● To do
Whenever the word "buttons" occurs in a line of the material below, that line is counted. Report only the count.

● Supplied records

BEGIN

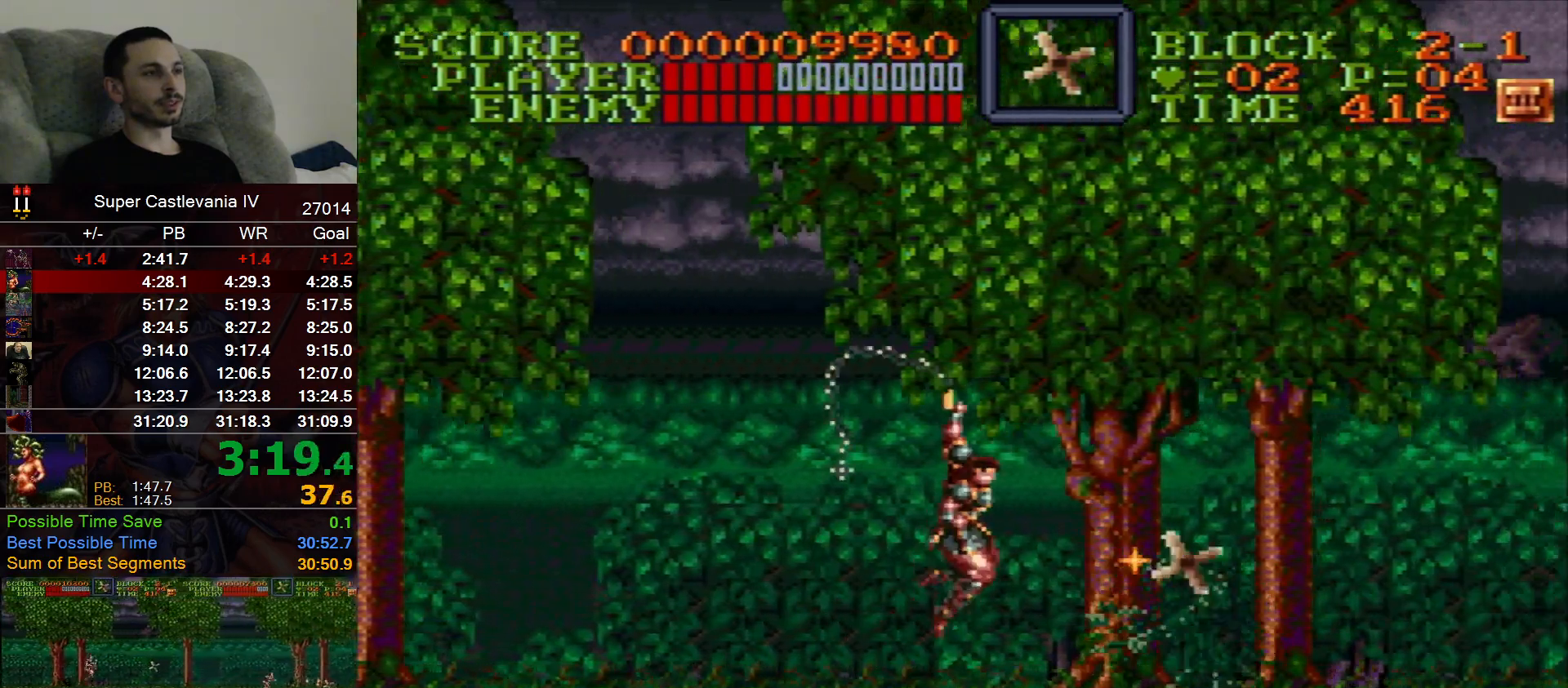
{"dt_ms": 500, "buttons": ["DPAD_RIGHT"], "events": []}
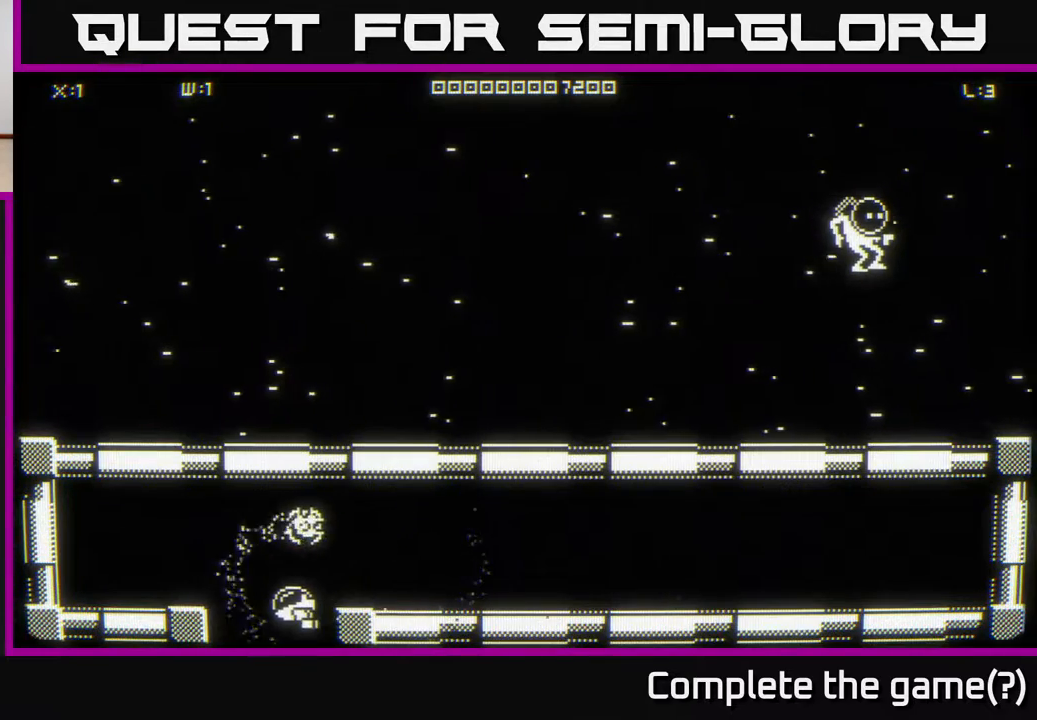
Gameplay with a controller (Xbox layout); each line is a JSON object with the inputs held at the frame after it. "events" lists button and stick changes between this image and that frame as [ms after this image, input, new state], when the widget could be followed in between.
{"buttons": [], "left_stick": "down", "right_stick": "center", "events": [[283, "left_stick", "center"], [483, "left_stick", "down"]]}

END
BEGIN

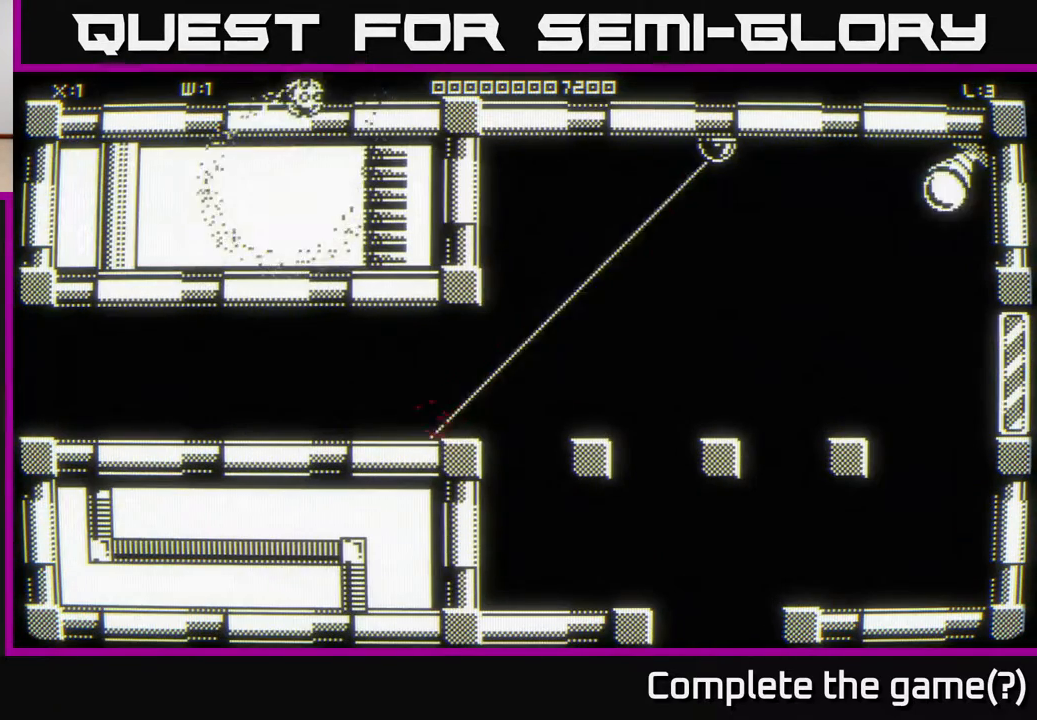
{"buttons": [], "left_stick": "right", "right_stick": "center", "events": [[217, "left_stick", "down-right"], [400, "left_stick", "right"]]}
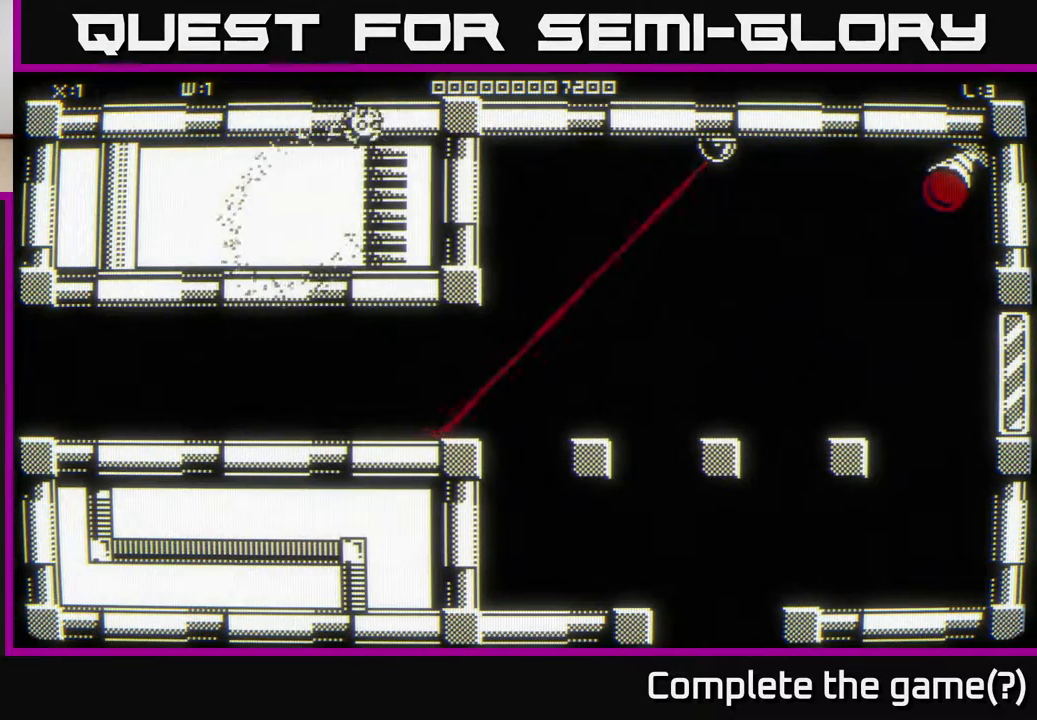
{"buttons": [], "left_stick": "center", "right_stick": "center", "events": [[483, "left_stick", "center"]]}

END

● Exercise solution
4